Last Updated:Jul 10, 2024

Machine Learning Designer of Platform for AI (PAI) provides various data processing components to help you edit, convert, filter, and deduplicate data. You can combine different components to filter high-quality data and generate text samples that meet your requirements. You can use the processed data to train large language models (LLMs). This topic describes how to use the data processing components of PAI to clean and process the text data obtained from Wikipedia. In the following example, a small amount of Wikipedia data extracted from the open source RedPajama dataset is used.

Dataset

Machine Learning Designer provides a preset template for processing Wikipedia text data. The template uses 5,000 sample data records extracted from the open source RedPajama dataset.

Create and run a pipeline

  1. Go to the Visualized Modeling (Designer) page.

    1. Log on to the PAI console.

    2. In the upper-left corner, select a region based on your business requirements.
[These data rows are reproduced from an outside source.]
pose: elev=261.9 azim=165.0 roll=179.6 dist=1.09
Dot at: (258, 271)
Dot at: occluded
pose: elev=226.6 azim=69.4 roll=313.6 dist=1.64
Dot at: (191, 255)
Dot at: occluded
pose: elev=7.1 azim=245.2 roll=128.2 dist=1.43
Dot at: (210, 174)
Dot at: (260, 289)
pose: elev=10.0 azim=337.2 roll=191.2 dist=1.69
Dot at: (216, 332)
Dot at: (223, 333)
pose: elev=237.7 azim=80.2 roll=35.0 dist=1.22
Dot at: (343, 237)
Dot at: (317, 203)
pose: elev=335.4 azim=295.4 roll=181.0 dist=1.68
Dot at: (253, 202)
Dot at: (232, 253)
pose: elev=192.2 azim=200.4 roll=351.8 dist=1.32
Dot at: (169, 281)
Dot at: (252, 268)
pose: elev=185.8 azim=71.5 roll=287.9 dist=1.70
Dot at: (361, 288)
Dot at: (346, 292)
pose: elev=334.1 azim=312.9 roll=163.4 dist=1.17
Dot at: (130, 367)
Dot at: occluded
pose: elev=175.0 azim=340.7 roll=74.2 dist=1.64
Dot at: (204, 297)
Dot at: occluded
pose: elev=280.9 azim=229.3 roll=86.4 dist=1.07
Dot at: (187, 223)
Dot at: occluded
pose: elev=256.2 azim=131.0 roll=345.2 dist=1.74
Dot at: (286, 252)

    3. In the left-side navigation pane, click Workspaces. On the Workspaces page, click the name of the workspace that you want to use.

    4. In the workspace, choose Model Training > Visualized Modeling (Designer) in the left-side navigation pane.

  2. Create a pipeline.

    1. On the Visualized Modeling (Designer) page, click the Preset Templates tab, select Business Area from the drop-down list, and then click the Large Language Model (LLM) tab. Find the LLM Data Processing-Wikipedia (Web Text Data) template and click Create.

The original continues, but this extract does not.